The next step in the container’s journey around the world is Singapore:

# migrate xonotic rhelsg true
runc checkpoint  --pre-dump --image-path parent xonotic finished after 0 second(s) with 0
PRE-DUMP size: 351M    /runc/containers/xonotic/parent
Transferring PRE-DUMP to rhelsg
PRE-DUMP transfer time 11.75 seconds
runc checkpoint --image-path image  --parent-path ../parent xonotic finished after 0.19 second(s) with 0
Giving floating IP to rhelsg
DUMP size: 21M    /runc/containers/xonotic/image
Transferring DUMP to rhelsg
DUMP transfer time 3.15 seconds
runc restored xonotic successfully

Using the Xonotic server in Singapore increases the value in the ‘ping’ column even more from my client location. Instead of the previous 133ms it is now up to 283ms.

Back again

The last step in my container’s migration around the world is back to Strasbourg:

# migrate xonotic rhelfr true
runc checkpoint  --pre-dump --image-path parent xonotic finished after 3 second(s) with 0
PRE-DUMP size: 351M    /runc/containers/xonotic/parent
Transferring PRE-DUMP to rhelfr
PRE-DUMP transfer time 13.76 seconds
runc checkpoint --image-path image  --parent-path ../parent xonotic finished after 0.59 second(s) with 0
Giving floating IP to rhelfr
DUMP size: 21M    /runc/containers/xonotic/image
Transferring DUMP to rhelfr
DUMP transfer time 3.88 seconds
runc restored xonotic successfully

With the container back in Strasbourg the value in the ‘ping’ column is now back to 50ms.

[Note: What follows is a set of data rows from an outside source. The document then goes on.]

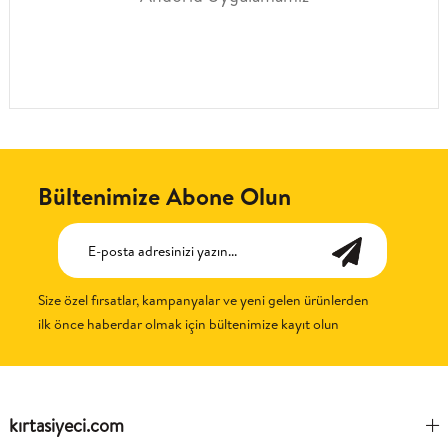
Bültenimize Abone Olun
Size özel fırsatlar, kampanyalar ve yeni gelen ürünlerden
ilk önce haberdar olmak için bültenimize kayıt olun
kırtasiyeci.com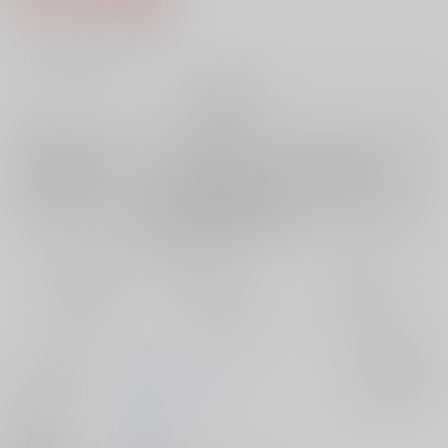
5
通販ポイント：
pt獲得
？
╳
：在庫なし
再販希望
店舗在庫
欲しいものリストに追加
再入荷を通知する
おまとめ目安と発送目安
?
毎度便
定期便（週1)
定期便（月2)
未定から
未定から
未定から
5日以内に発送
10日以内に発送
14日以内に発送
サークル名
スタジオ・ワラビー
入荷アラート
作家
蔵王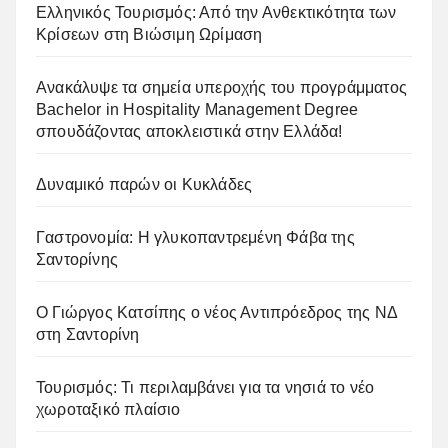
Ελληνικός Τουρισμός: Από την Ανθεκτικότητα των
Κρίσεων στη Βιώσιμη Ωρίμαση
Ανακάλυψε τα σημεία υπεροχής του προγράμματος
Bachelor in Hospitality Management Degree
σπουδάζοντας αποκλειστικά στην Ελλάδα!
Δυναμικό παρών οι Κυκλάδες
Γαστρονομία: Η γλυκοπαντρεμένη Φάβα της
Σαντορίνης
Ο Γιώργος Κατσίπης ο νέος Αντιπρόεδρος της ΝΔ
στη Σαντορίνη
Τουρισμός: Τι περιλαμβάνει για τα νησιά το νέο
χωροταξικό πλαίσιο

Thanks to the integration of pre-copy optimization in CRIU and runC it was possible to migrate my Xonotic container once around the world while the client’s connection remains intact.

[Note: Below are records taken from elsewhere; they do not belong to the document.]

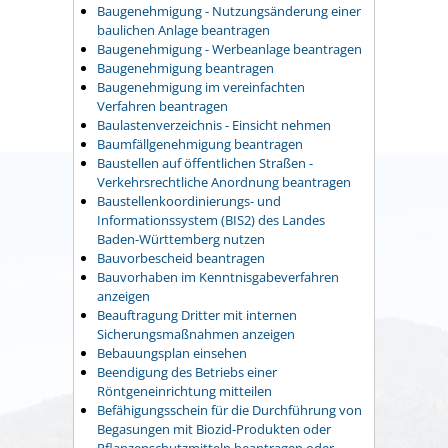
Baugenehmigung - Nutzungsänderung einer
baulichen Anlage beantragen
Baugenehmigung - Werbeanlage beantragen
Baugenehmigung beantragen
Baugenehmigung im vereinfachten
Verfahren beantragen
Baulastenverzeichnis - Einsicht nehmen
Baumfällgenehmigung beantragen
Baustellen auf öffentlichen Straßen -
Verkehrsrechtliche Anordnung beantragen
Baustellenkoordinierungs- und
Informationssystem (BIS2) des Landes
Baden-Württemberg nutzen
Bauvorbescheid beantragen
Bauvorhaben im Kenntnisgabeverfahren
anzeigen
Beauftragung Dritter mit internen
Sicherungsmaßnahmen anzeigen
Bebauungsplan einsehen
Beendigung des Betriebs einer
Röntgeneinrichtung mitteilen
Befähigungsschein für die Durchführung von
Begasungen mit Biozid-Produkten oder
Pflanzenschutzmitteln beantragen oder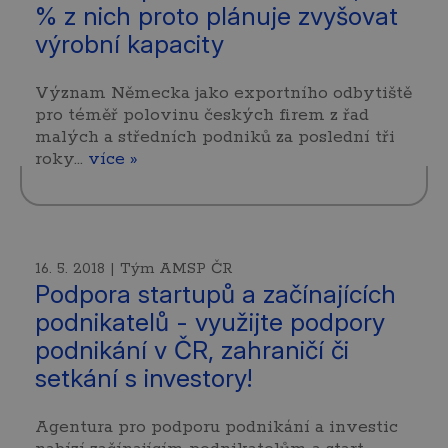
% z nich proto plánuje zvyšovat
výrobní kapacity
Význam Německa jako exportního odbytiště
pro téměř polovinu českých firem z řad
malých a středních podniků za poslední tři
roky…
více »
16. 5. 2018 | Tým AMSP ČR
Podpora startupů a začínajících
podnikatelů - využijte podpory
podnikání v ČR, zahraničí či
setkání s investory!
Agentura pro podporu podnikání a investic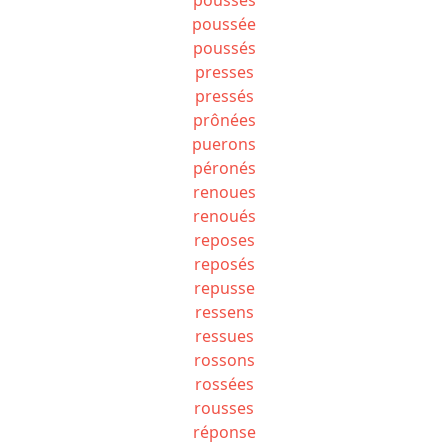
poussée
poussés
presses
pressés
prônées
puerons
péronés
renoues
renoués
reposes
reposés
repusse
ressens
ressues
rossons
rossées
rousses
réponse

The nice thing about this demonstration is that all involved software components are taken without changes from upstream. All involved VMs are running the default RHEL kernel and userspace. CRIU is running from a git checkout of the criu-dev development branch and runC is running from git checkout of the master branch.

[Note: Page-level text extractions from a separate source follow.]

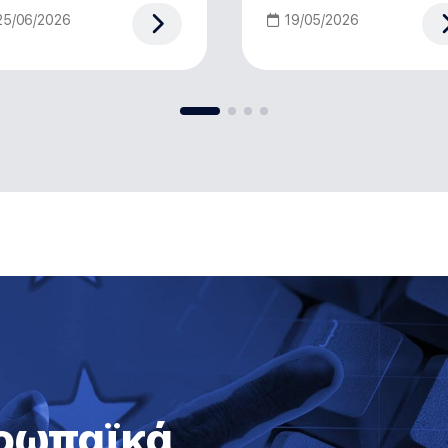
25/06/2026
19/05/2026
υρωπαϊκά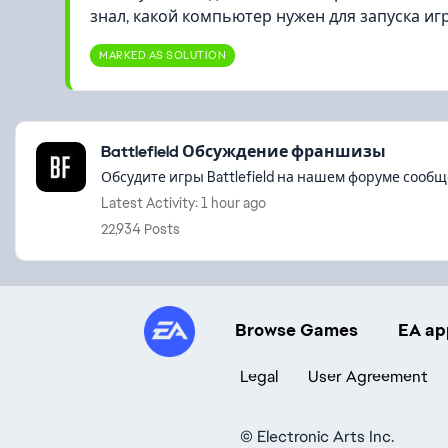
знал, какой компьютер нужен для запуска иг
MARKED AS SOLUTION
Featured Places
Battlefield Обсуждение франшизы
Обсудите игры Battlefield на нашем форуме сообщ
Latest Activity: 1 hour ago
22,934 Posts
Browse Games
EA ap
Legal
User Agreement
©
Electronic Arts Inc.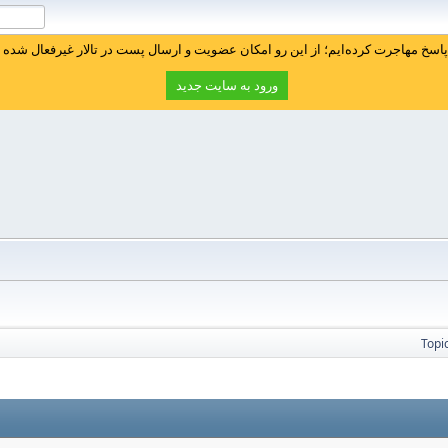
سخ مهاجرت کرده‌ایم؛ از این رو امکان عضویت و ارسال پست در تالار غیرفعال شده ا
ورود به سایت جدید
Topi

With this setup not only pre-copy migration is possible but also post-copy migration which is also called lazy migration. Especially the combination of pre-copy optimization and lazy migration is interesting as it offers the lowest downtimes during container migration. Using my migration script this is possible by setting the third (pre-copy) and fourth parameter (post-copy) to ‘true’:

#️ migrate xonotic rhel02 true true
runc checkpoint  --pre-dump --image-path parent xonotic finished after 0 second(s) with 0
PRE-DUMP size: 351M    /runc/containers/xonotic/parent
Transferring PRE-DUMP to rhel02
PRE-DUMP transfer time 0.1 seconds
runc checkpoint --image-path image  --parent-path ../parent --lazy-pages --page-server localhost:27 --status-fd /tmp/postcopy-pipe xonotic
Ready for lazy page transfer
runc checkpoint --image-path image  --parent-path ../parent --lazy-pages --page-server localhost:27 --status-fd /tmp/postcopy-pipe xonotic finished after 0.08 second(s) with 0
Giving floating IP to rhel02
DUMP size: 204K    /runc/containers/xonotic/image
Transferring DUMP to rhel02
DUMP transfer time 0.15 seconds
runc restored xonotic successfully

The biggest visual difference is that the second dump of the container is much smaller than all the previous steps. Instead of 20MB it now says about 200K, which is everything necessary for the migration besides the actual memory pages. The memory pages are transferred from the migration source system to the migration destination system on-demand which reduces the actual downtime of the whole container migration. Just as the pre-copy migration support, ‘lazy migration’ support is also integrated in the respective upstream projects.

Summary

In this article I presented all the details necessary to set up a runC container and how to live migrate it once around the world. The first migration, from one local virtual machine to another virtual machine, works with Red Hat Enterprise Linux 7.4 out of the box without any additional requirements. For the optimized cases (pre-copy and post-copy) I am using the latest upstream git checkouts. All presented features are, however, fully merged in the corresponding upstream projects and can easily be tested. I have also recorded a video demonstrating the migration around the world. If you are going to this year’s Open Source Summit Europe in Prague please come to my talk Container Migration Around The World for more details, live demonstrations and answers for your questions.